The Mini Stack is the freeway interchange among Interstate 10, State Route 51, and Loop 202 in Phoenix, Arizona, United States, located northeast of downtown. Reconstructed in 2004 to its current setup, the interchange, which is the busiest in the state of Arizona with over 300,000 vehicles per day, provides full directional access between the three freeways, as well as HOV lane connections for southbound SR 51 to eastbound I-10, westbound I-10 to northbound SR 51, westbound Loop 202 to westbound I-10, and eastbound I-10 to eastbound Loop 202.

== Description ==
The interchange constitutes exits 147A-B-C on Interstate 10, the final southbound exits on SR 51, and exit 1A on Loop 202. The Mini Stack serves as the western terminus of Loop 202's Red Mountain Freeway segment and the southern terminus of State Route 51. Interstate 10, the only through-route in this interchange, changes cardinal direction as it passes through the Mini Stack, heading from north to west for westbound travelers and east to south for eastbound travelers.

==Delays==
In a 2007 study performed by Forbes, the Mini Stack ranked number four in the United States in terms of delays with 22 million hours of delays each year.
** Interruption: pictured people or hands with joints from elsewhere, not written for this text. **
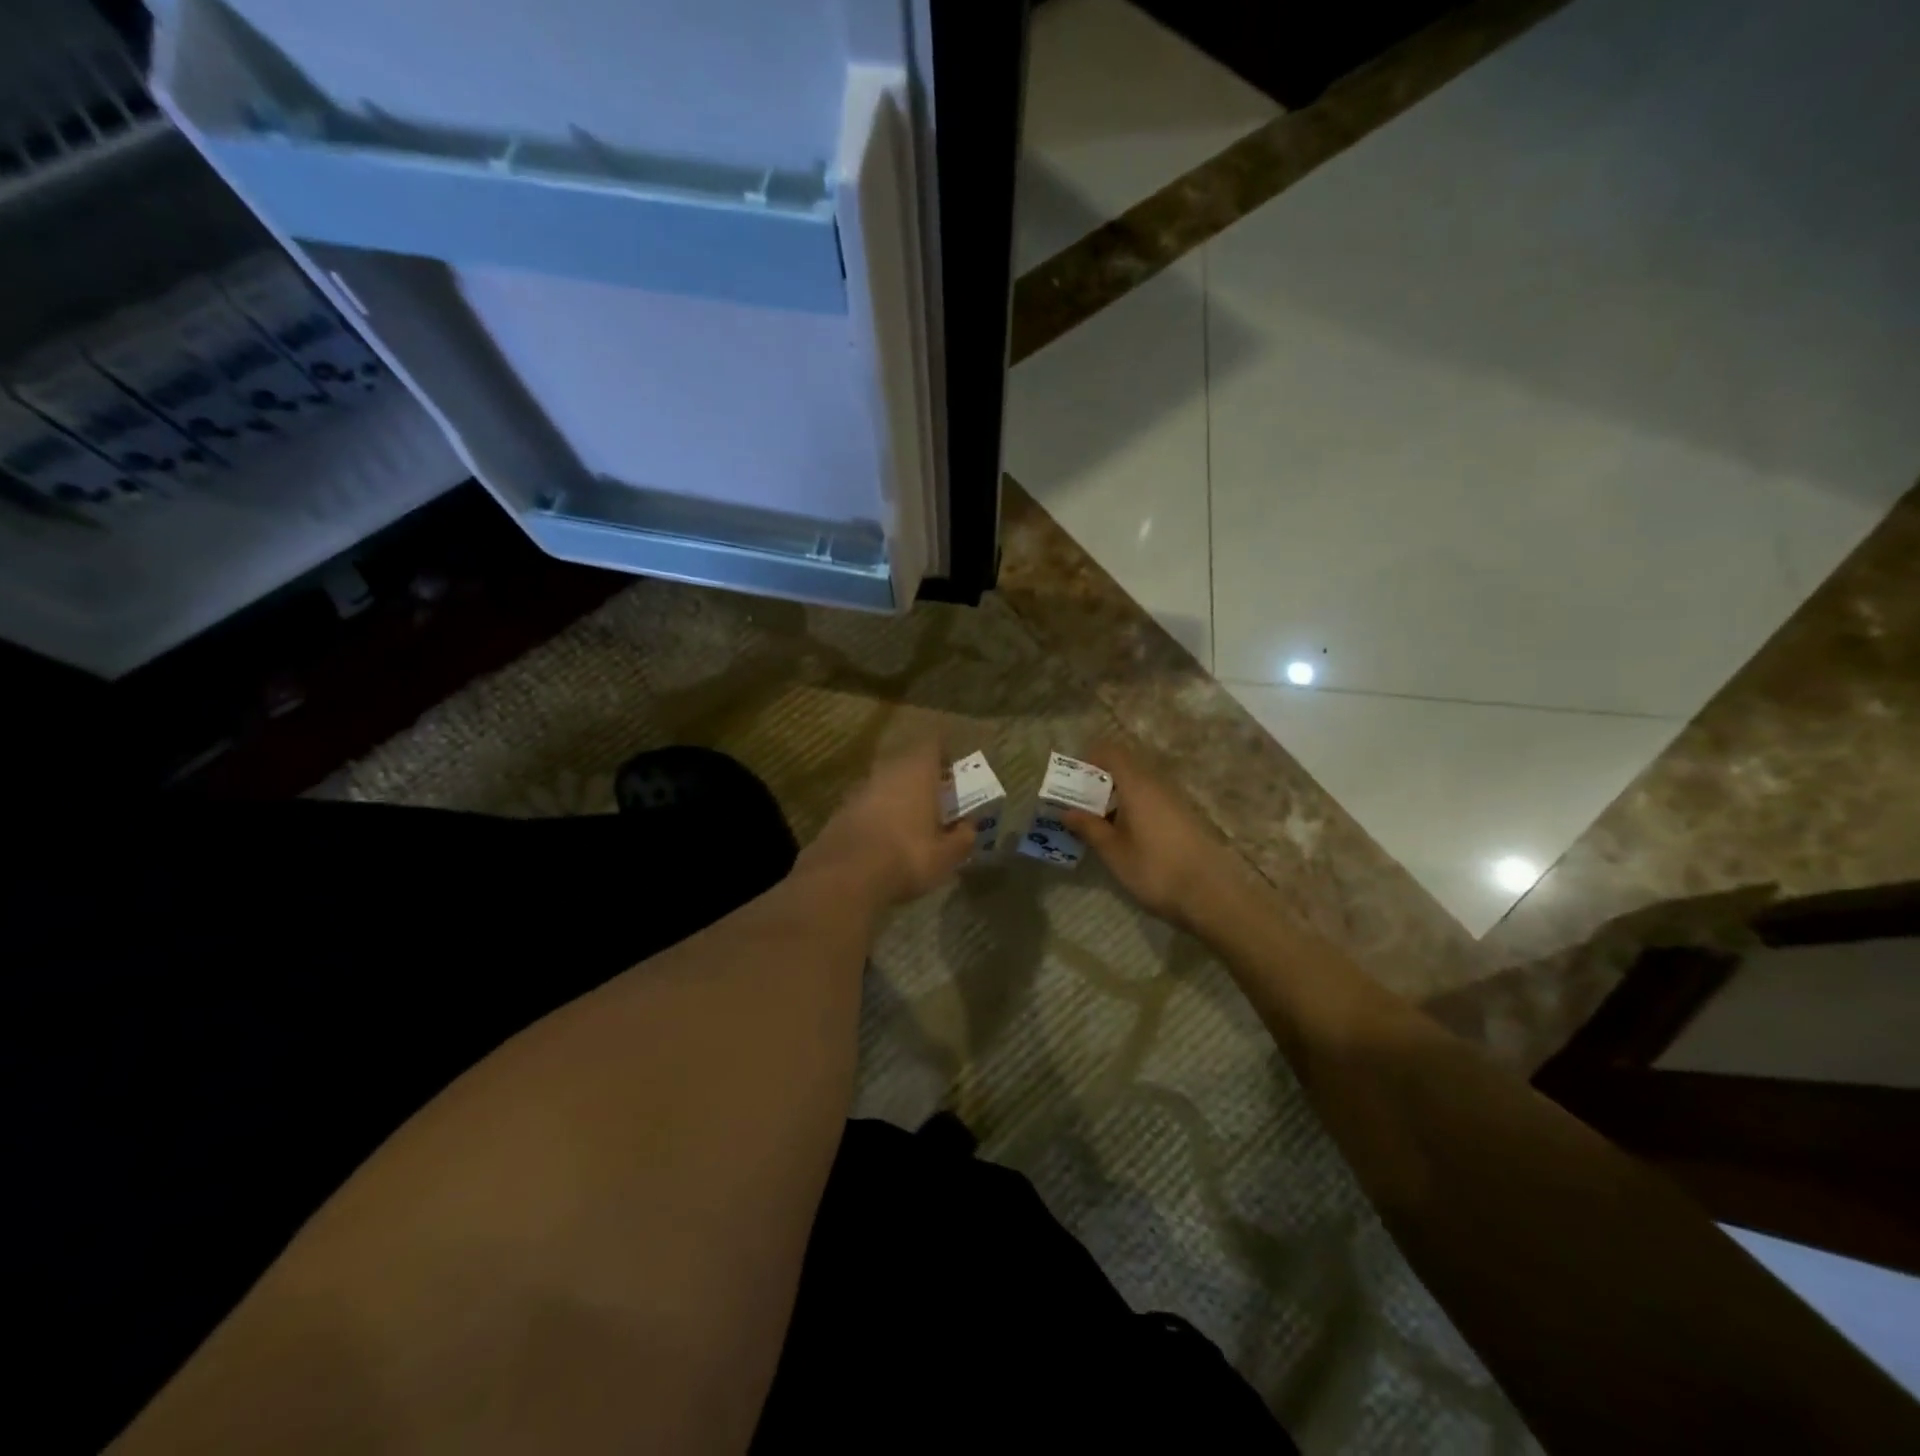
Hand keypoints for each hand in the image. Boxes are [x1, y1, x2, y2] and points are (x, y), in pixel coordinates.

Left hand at [797, 739, 974, 908]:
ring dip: (897, 796)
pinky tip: (883, 838)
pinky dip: (877, 814)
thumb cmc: (908, 856)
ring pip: (885, 783)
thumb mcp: (946, 855)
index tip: (951, 767)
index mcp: (918, 771)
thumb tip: (969, 827)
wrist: (846, 875)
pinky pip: (866, 805)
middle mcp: (888, 771)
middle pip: (907, 763)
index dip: (943, 753)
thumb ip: (962, 837)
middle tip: (935, 797)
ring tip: (910, 820)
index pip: (933, 744)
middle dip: (921, 777)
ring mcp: (860, 789)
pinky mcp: (840, 810)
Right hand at [1063, 738, 1235, 928]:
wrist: (1211, 895)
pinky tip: (1126, 836)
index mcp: (1137, 784)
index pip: (1111, 752)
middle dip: (1099, 781)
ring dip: (1116, 796)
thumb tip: (1067, 811)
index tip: (1072, 781)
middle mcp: (1157, 784)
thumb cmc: (1155, 870)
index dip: (1089, 759)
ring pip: (1139, 785)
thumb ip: (1089, 827)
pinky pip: (1152, 800)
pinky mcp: (1185, 817)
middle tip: (1079, 805)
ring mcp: (1175, 800)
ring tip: (1099, 824)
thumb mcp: (1114, 852)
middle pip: (1125, 767)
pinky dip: (1134, 808)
It was behind only Los Angeles' US 101 and I-405 interchange in California, Houston's I-610 and I-10 interchange in Texas, and Chicago's I-90/I-94 and I-290 interchange in Illinois.

==Shooting incidents==

From August to September 2015, the Mini Stack was the spot of a number of shootings, which were connected to a larger string of shootings and other incidents that injured a teenage girl and damaged several vehicles. The Mini Stack was the location of a majority of the shootings. A suspect was later said by Governor Doug Ducey to have been taken into custody.